Ask a question to an existing vector dataset. Returns the dataset_id and a question_id that can be used to track the question using the endpoint +GET /dataset/{dataset_id}/ai_question/{question_id}.

Base URL

Use the URL of the Autodrive instance that is being used, usually following the pattern: https://app-intelligence-{deployment_customers}.dadosfera.ai/service-auto-drive-api-{instance_id}

How to Find the Base URL

Method 1: GitHub Access

  1. Access the GitHub Repository: Open the project's GitHub repository: https://github.com/dadosfera/demo-generative-document-analyzer-deep-lake/blob/main/prd.azure.deploy_config.yaml
  2. Look for the Autodrive Instance and Customer desired:
  • Check if the deploy_apiis true (if it falseyou can not access by API).
  • Get the instance_idand the deployment_customers
`data_app-9999-9999-9999-9999-9999-99999999999:
  instance_id: 9999-9999-9999-9999-9999-9999999999
  deployment_customers:
    - dadosferademo
  app_tier: professional
  language: pt
  temp_cluster: false
  tags:
    - "deployment_env: prd"
    - "version: 1.0.0"
    - "lifecycle: live"
    - "app_tier: professional"
    - "dataapp: autodrive"
    - "language: pt-br"
  logger_level: INFO
  deploy_api: 'true'

The base url will be https://app-intelligence-{deployment_customers}.dadosfera.ai/service-auto-drive-api-{instance_id}


Method 2: Access to an Autodrive Instance

  1. Check the Browser's Address:
    the browser address of the instance of the Autodrive will be like: https://app-intelligence-{deployment_customers}.dadosfera.ai/service-auto-drive-{instance_id}

  2. Not every instance of autodrive has the API functionality available. Please contact [email protected] to confirm if your autodrive includes this feature.

Endpoint

The endpoint is <base url>/dataset/{dataset_id}/ai_question

Headers

  • Authorization: Basic <base64_encoded_credentials>

Parameters

  • dataset_id (str, required): Unique identifier of the dataset to which the question will be directed.
  • question (str, required): The string containing the question.
  • metadata_filter (dict, optional): A dictionary containing filters to adjust the search based on the dataset's metadata. Example: {"category": "finance"}
  • distance_metric (str, optional): Defines the distance metric used to calculate relevance. Accepted values:
    • "cos" (default): Cosine similarity.
    • "L2": Euclidean distance.
    • "L1": Manhattan distance.
    • "max": Maximum distance.
    • "dot": Dot product.
  • maximize_marginal_relevance (bool, optional): If True, uses marginal relevance maximization to optimize the diversity of the results. The default value is True.
  • fetch_k (int, optional): The number of possible answers to be retrieved from the dataset. The default is 10.
  • k (int, optional): The number of final answers that will be returned to the user. The default is 3.

API key

To obtain the api_key, you need the instance_id of Autodrive, which can be found directly in the URL, as described in the "Base URL".
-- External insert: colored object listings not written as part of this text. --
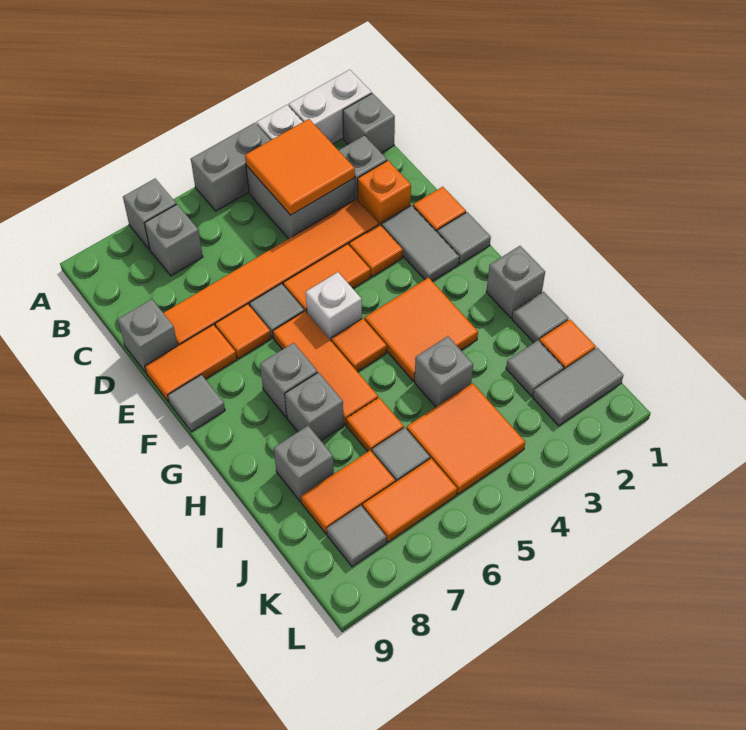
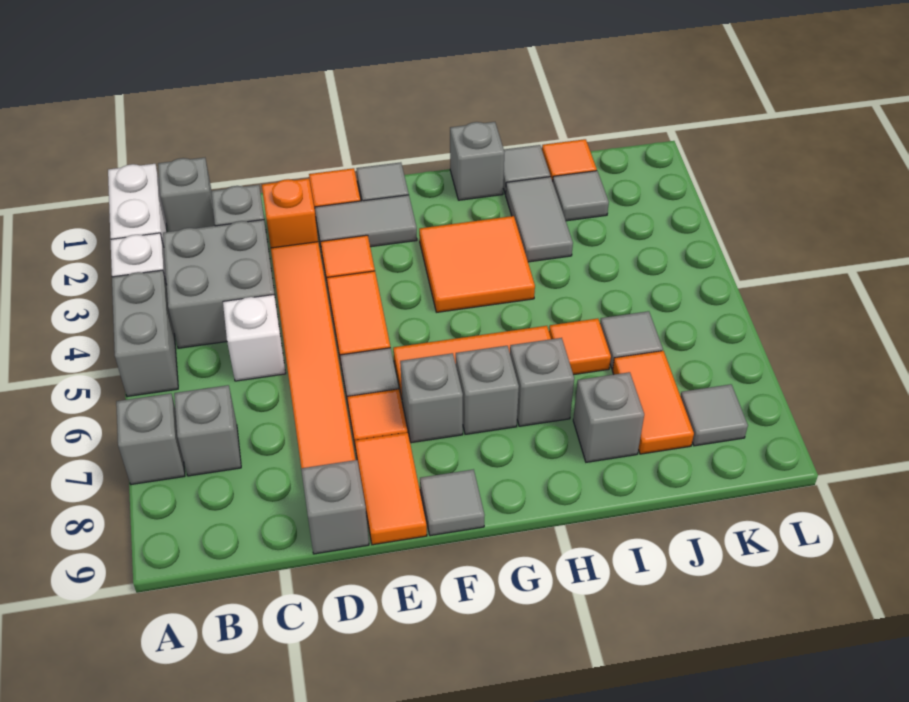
orange tile B3:C4 level 2 -> none
white brick F5 level 1 -> white brick C5 level 1
orange tile G5 level 1 -> none
grey brick I4 level 1 -> grey brick F7 level 1
orange tile J4:K5 level 1 -> none
grey tile K1:K2 level 1 -> grey tile I2:I3 level 1
orange tile K6:K7 level 1 -> none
To generate the API key, we perform Base64 encoding:
Authorization: Basic <Base64_encode(admin:instance_id)>

Code exemple to get api_key

import base64

username = 'admin'
instance_id = '9999-9999-9999-9999-9999-9999999999'
credentials = f"{username}:{instance_id}"
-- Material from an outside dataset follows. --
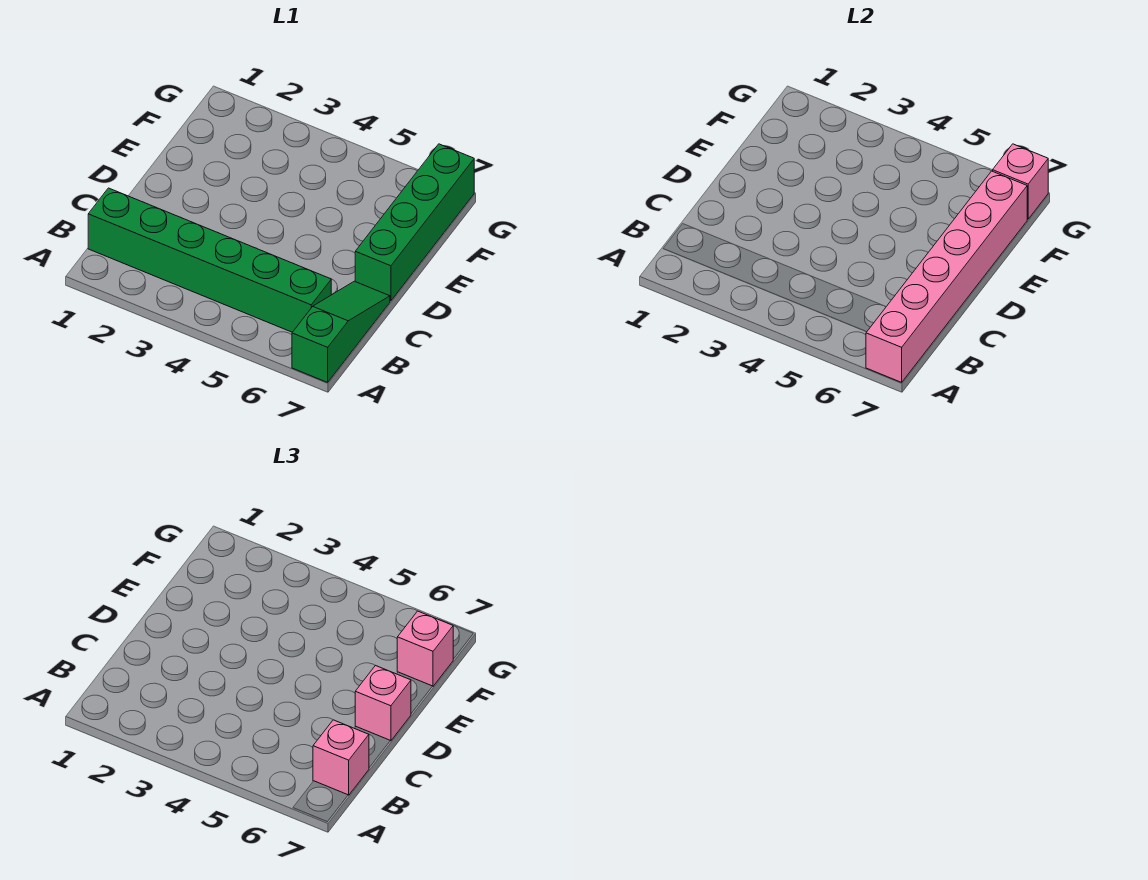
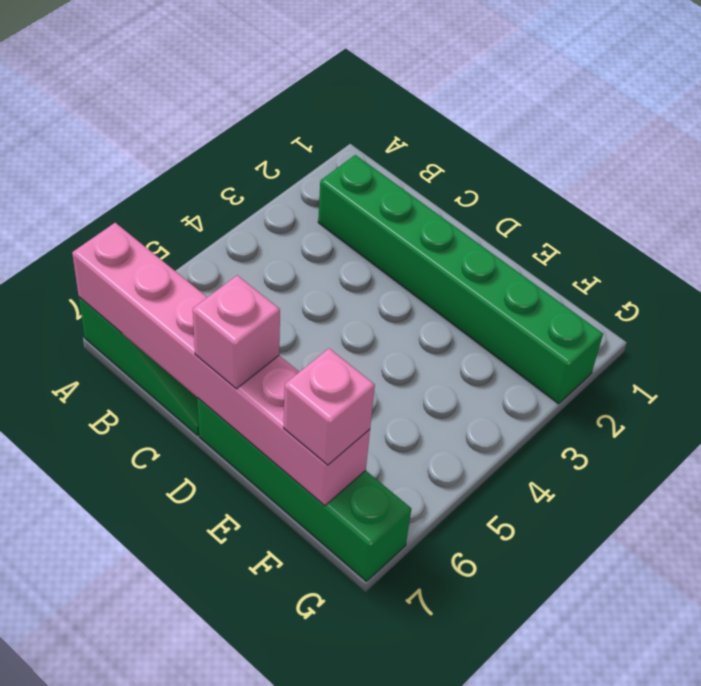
green brick B1:B6 level 1 -> green brick B2:G2 level 1
pink brick B7 level 3 -> none
pink brick G7 level 2 -> none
# Codifica as credenciais em Base64
credentials_bytes = credentials.encode('utf-8')
base64_bytes = base64.b64encode(credentials_bytes)

# Converte de volta para string
base64_credentials = base64_bytes.decode('utf-8')

api_key = base64_credentials
print(api_key)

Exemple Request


import requests
import json

# Define the parameters
base_url = "https://api.example.com"  # Base URL of the API
dataset_id = "abc123"  # Unique identifier of the dataset that was created when creates a vector dataset
question = "What is the revenue for Q1 2024?"  # The question being asked


# Headers including authentication
headers = {
    'Authorization': f"Basic {api_key}",  # Replace with your actual Authorization
    'Content-Type': 'application/json'  # Specify that the content is in JSON format
}

# Request body
data = {
    "question": question,
    "metadata_filter": metadata_filter,
    "distance_metric": "cos",  # Cosine similarity metric
    "maximize_marginal_relevance": True,  # Optimize for diversity in results
    "fetch_k": 10,  # Number of possible answers to retrieve
    "k": 3  # Number of final answers to return
}

# Make the POST request
response = requests.post(
    url=f"{base_url}/dataset/{dataset_id}/ai_question",  # API endpoint for submitting a question
    headers=headers,
    data=json.dumps(data)  # Convert Python dictionary to JSON
)